[Records]

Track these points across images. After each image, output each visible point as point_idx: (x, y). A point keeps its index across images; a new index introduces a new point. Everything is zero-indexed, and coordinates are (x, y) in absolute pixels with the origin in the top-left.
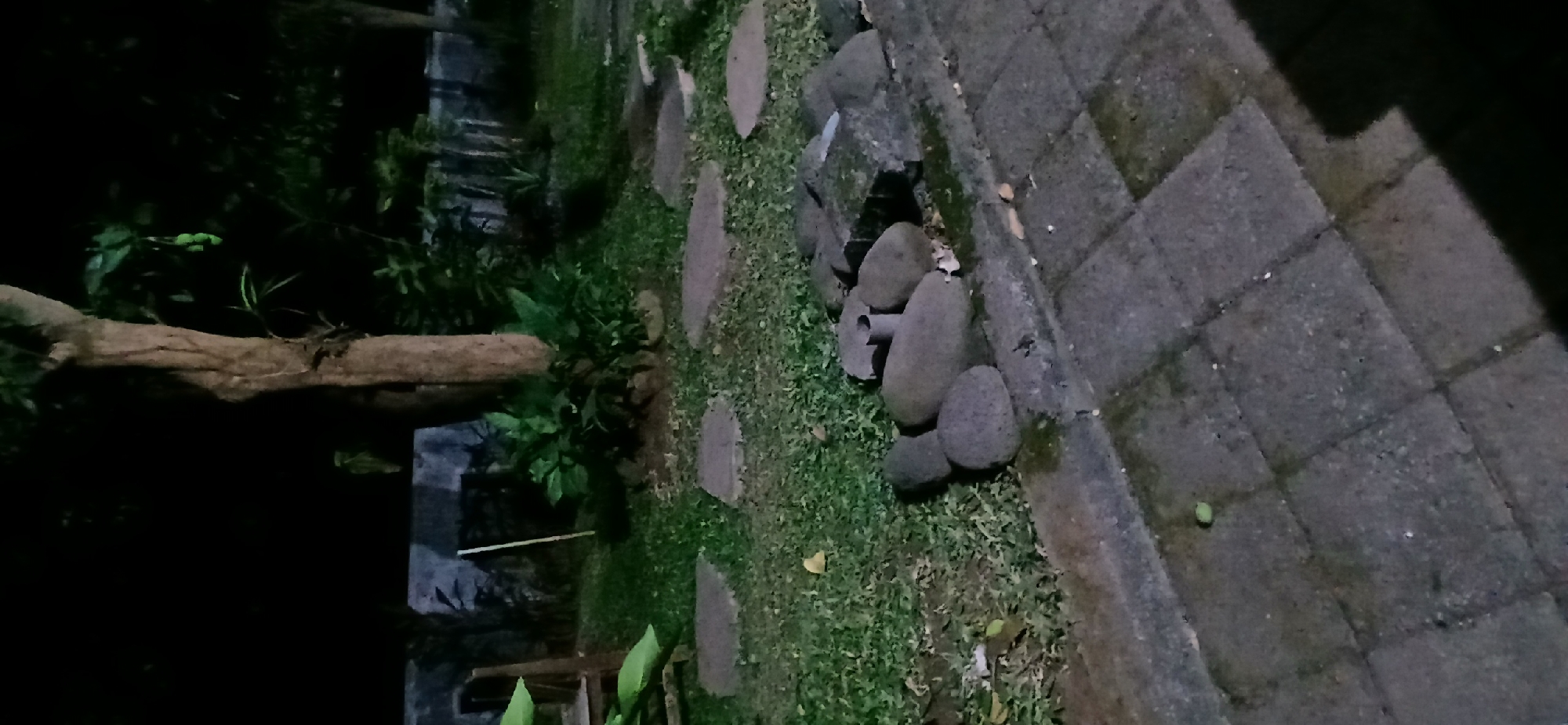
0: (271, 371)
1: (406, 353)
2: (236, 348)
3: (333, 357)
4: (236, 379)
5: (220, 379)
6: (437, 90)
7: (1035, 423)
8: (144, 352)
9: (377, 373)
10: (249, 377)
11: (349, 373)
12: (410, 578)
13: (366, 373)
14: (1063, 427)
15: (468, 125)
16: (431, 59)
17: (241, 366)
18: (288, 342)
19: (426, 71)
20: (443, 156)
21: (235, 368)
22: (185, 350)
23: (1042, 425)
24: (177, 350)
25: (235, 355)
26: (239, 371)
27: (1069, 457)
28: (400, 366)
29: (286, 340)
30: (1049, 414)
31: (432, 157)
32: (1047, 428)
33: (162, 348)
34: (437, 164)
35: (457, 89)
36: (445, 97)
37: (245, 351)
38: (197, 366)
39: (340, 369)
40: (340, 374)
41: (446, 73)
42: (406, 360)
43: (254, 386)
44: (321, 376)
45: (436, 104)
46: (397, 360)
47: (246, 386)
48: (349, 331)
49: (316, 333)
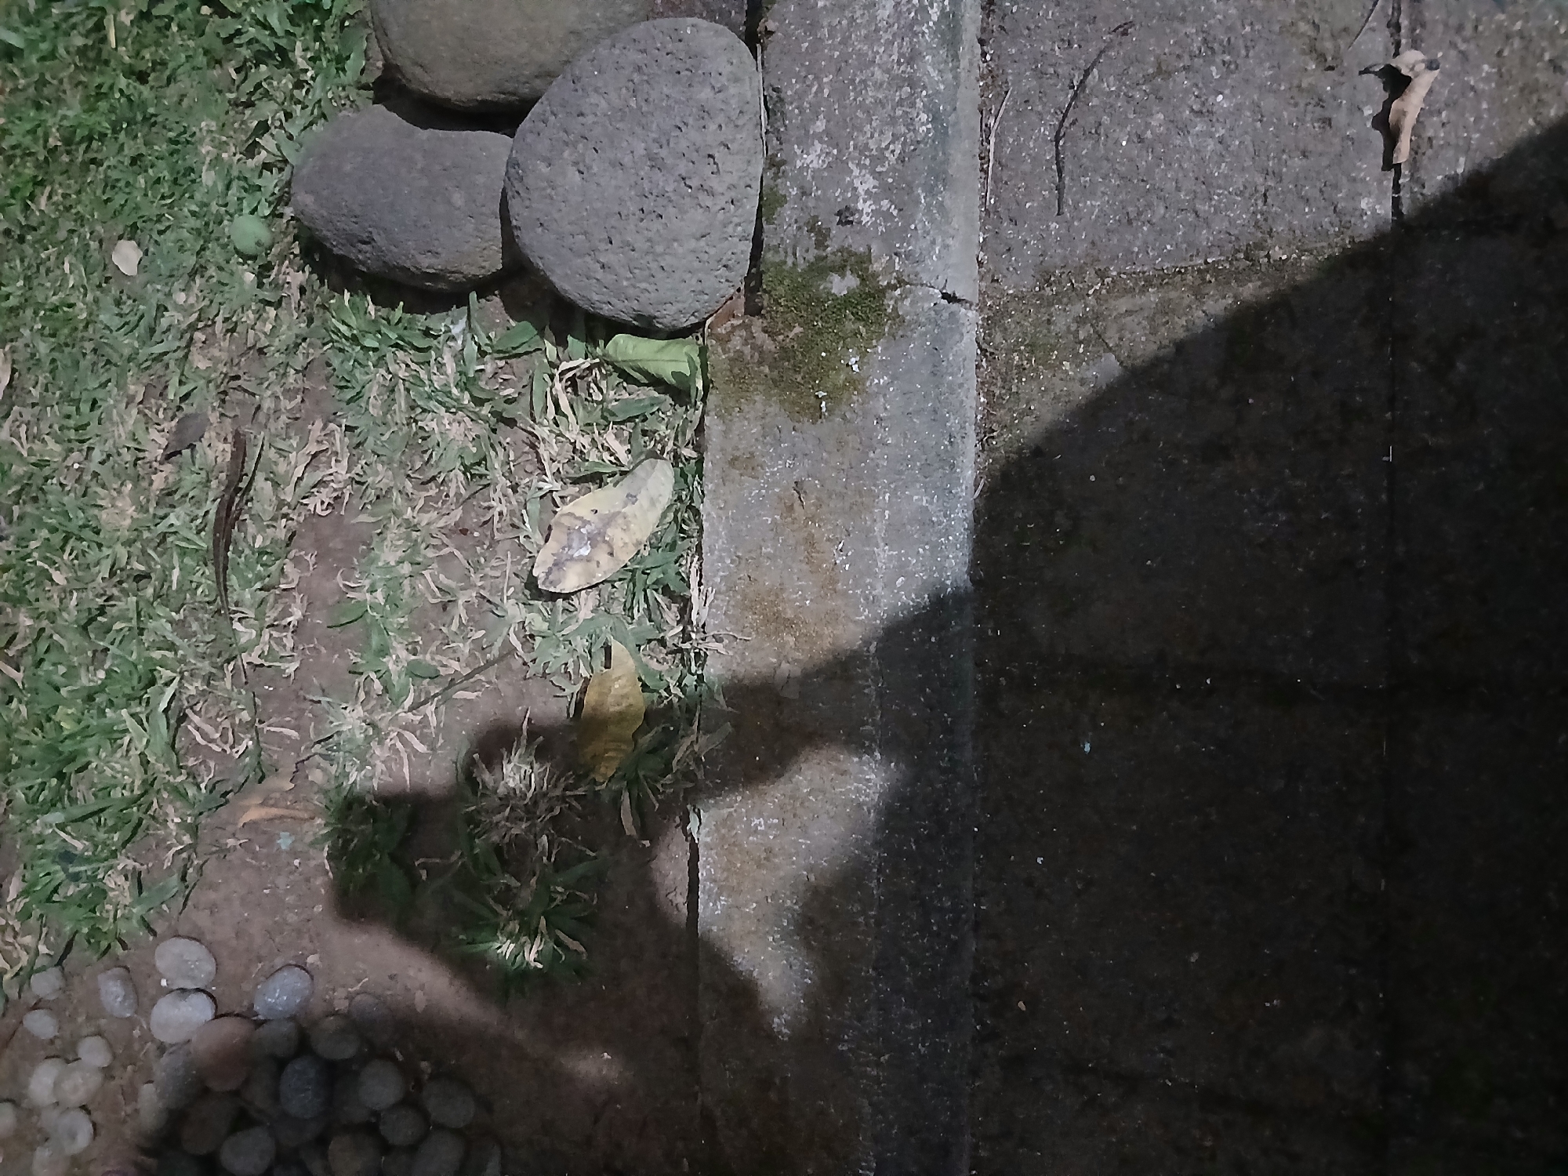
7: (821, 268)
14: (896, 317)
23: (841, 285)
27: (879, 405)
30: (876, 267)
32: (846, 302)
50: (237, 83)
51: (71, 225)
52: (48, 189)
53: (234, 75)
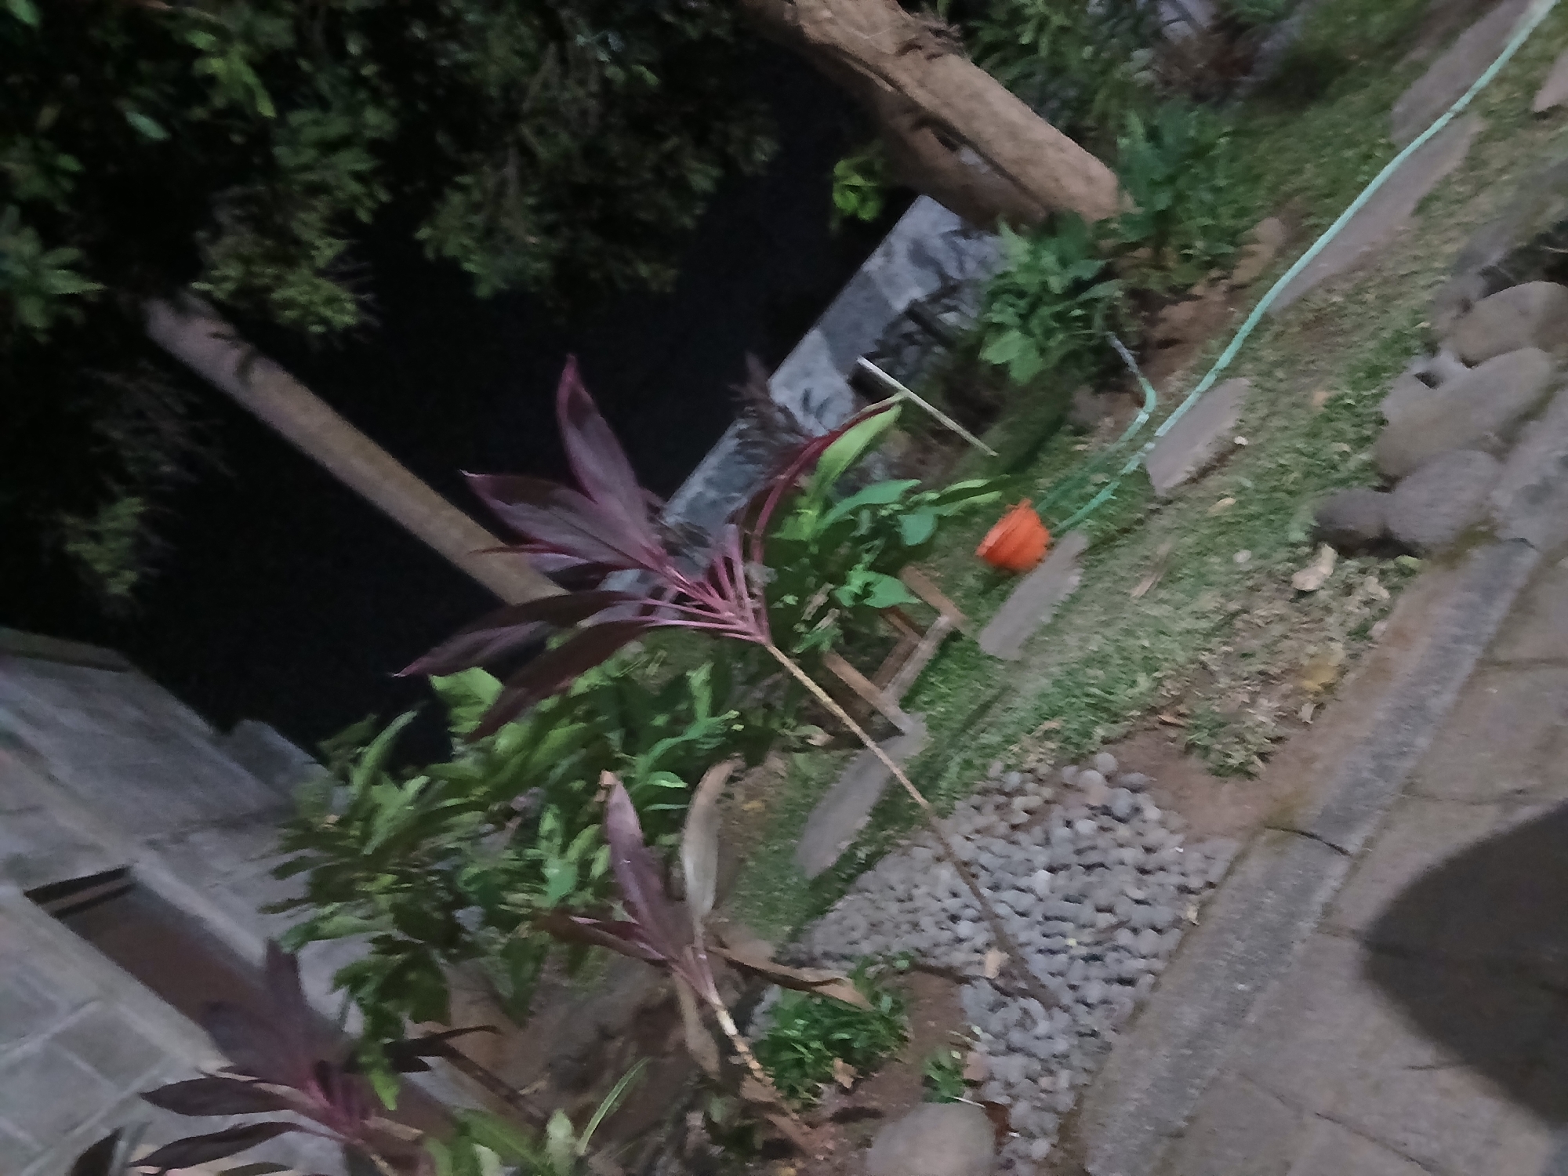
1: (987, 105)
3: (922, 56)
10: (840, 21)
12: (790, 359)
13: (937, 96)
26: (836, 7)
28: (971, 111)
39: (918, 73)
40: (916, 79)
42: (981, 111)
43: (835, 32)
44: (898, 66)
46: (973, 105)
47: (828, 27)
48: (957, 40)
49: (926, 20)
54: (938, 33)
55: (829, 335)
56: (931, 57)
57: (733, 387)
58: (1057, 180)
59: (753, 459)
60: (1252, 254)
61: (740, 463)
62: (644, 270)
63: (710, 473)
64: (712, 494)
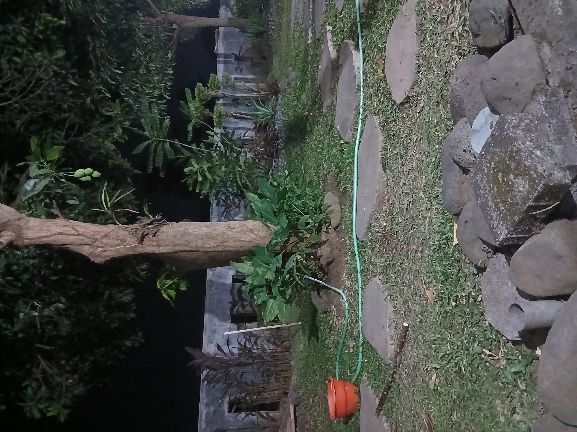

[/Records]

▸ **Task goal**
Start to finish, write out the data above exactly, omitting all pictures.

▸ **Your solution**
Track these points across images. After each image, output each visible point as point_idx: (x, y). A point keeps its index across images; a new index introduces a new point. Everything is zero-indexed, and coordinates are (x, y) in absolute pixels with the origin in the top-left.
0: (271, 371)
1: (406, 353)
2: (236, 348)
3: (333, 357)
4: (236, 379)
5: (220, 379)
6: (437, 90)
7: (1035, 423)
8: (144, 352)
9: (377, 373)
10: (249, 377)
11: (349, 373)
12: (410, 578)
13: (366, 373)
14: (1063, 427)
15: (468, 125)
16: (431, 59)
17: (241, 366)
18: (288, 342)
19: (426, 71)
20: (443, 156)
21: (235, 368)
22: (185, 350)
23: (1042, 425)
24: (177, 350)
25: (235, 355)
26: (239, 371)
27: (1069, 457)
28: (400, 366)
29: (286, 340)
30: (1049, 414)
31: (432, 157)
32: (1047, 428)
33: (162, 348)
34: (437, 164)
35: (457, 89)
36: (445, 97)
37: (245, 351)
38: (197, 366)
39: (340, 369)
40: (340, 374)
41: (446, 73)
42: (406, 360)
43: (254, 386)
44: (321, 376)
45: (436, 104)
46: (397, 360)
47: (246, 386)
48: (349, 331)
49: (316, 333)
7: (821, 268)
14: (896, 317)
23: (841, 285)
27: (879, 405)
30: (876, 267)
32: (846, 302)
50: (237, 83)
51: (71, 225)
52: (48, 189)
53: (234, 75)
1: (987, 105)
3: (922, 56)
10: (840, 21)
12: (790, 359)
13: (937, 96)
26: (836, 7)
28: (971, 111)
39: (918, 73)
40: (916, 79)
42: (981, 111)
43: (835, 32)
44: (898, 66)
46: (973, 105)
47: (828, 27)
48: (957, 40)
49: (926, 20)
54: (938, 33)
55: (829, 335)
56: (931, 57)
57: (733, 387)
58: (1057, 180)
59: (753, 459)
60: (1252, 254)
61: (740, 463)
62: (644, 270)
63: (710, 473)
64: (712, 494)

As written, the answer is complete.